I am slightly surprised. If one is an avid reader of Hansard and one reads the in-depth and knowledgeable speeches made by my hon. Friend the Member for South-West Bedfordshire—I recommend those speeches to my hon. Friends—one finds that he has been given information for his constituency, not specifically for 25 Duke street, about the offences that have been picked up on camera that have not been pursued because the address given for the vehicle is a mailing address or bogus. Why can such information be given to my hon. Friend, who is a law-abiding colleague—for example, by Bedfordshire police, I assume—whereas the Government cannot give it to me, because they say that doing so would breach the Data Protection Act 1998?
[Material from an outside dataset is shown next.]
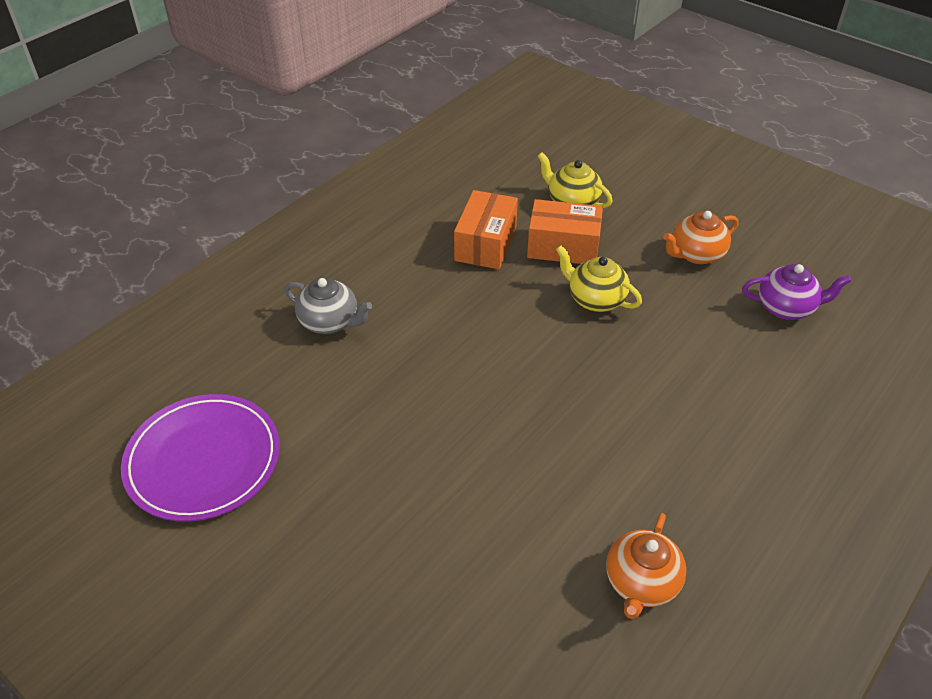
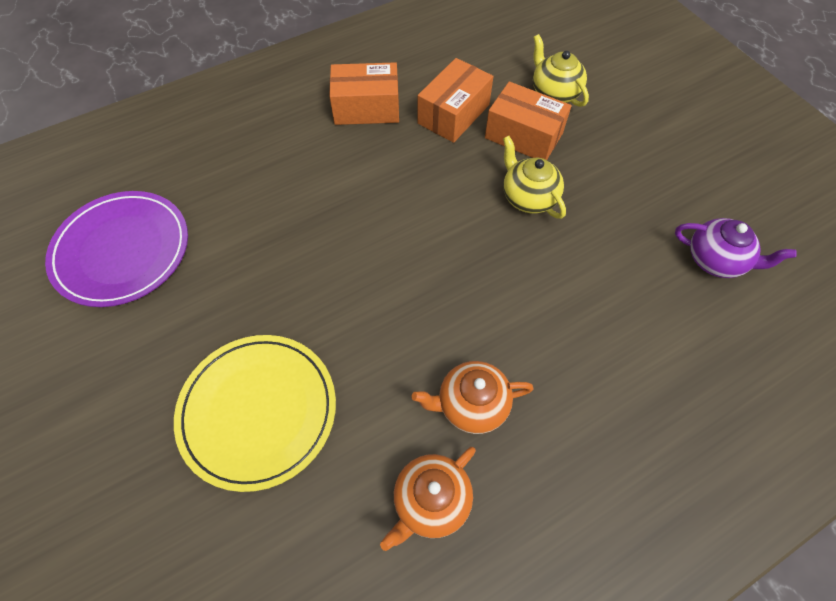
camera: 20 degrees right, 15 degrees up
(330, 322) = (283, 153): grey teapot -> none
(395, 259) = (366, 108): none -> orange box
(434, 562) = (258, 411): none -> yellow plate
(696, 254) = (650, 178): orange teapot -> orange teapot (471, 405)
I was horrified at the answer when I asked the relevant Minister in a written question how the Government proposed to change the law to block that loophole. I would have accepted it if they had said that it is a very difficult issue and they must consider how to draft legislation that would effectively deal with that specific problem, but not at all: they simply said that they had no plan to change the law. So the problem will continue, unless hon. Members, such as my hon. Friend the Member for South-West Bedfordshire and others, keep pressing the Government, because it is wrong and it is a scandal. Given the irresponsibility of the individuals involved, particularly the young people—they are speeding, jumping red lights and so on—they could well threaten their own lives or injure themselves. Equally important, if not more important to some people, they could threaten the lives of or injure innocent people who become caught up in their antisocial and illegal behaviour.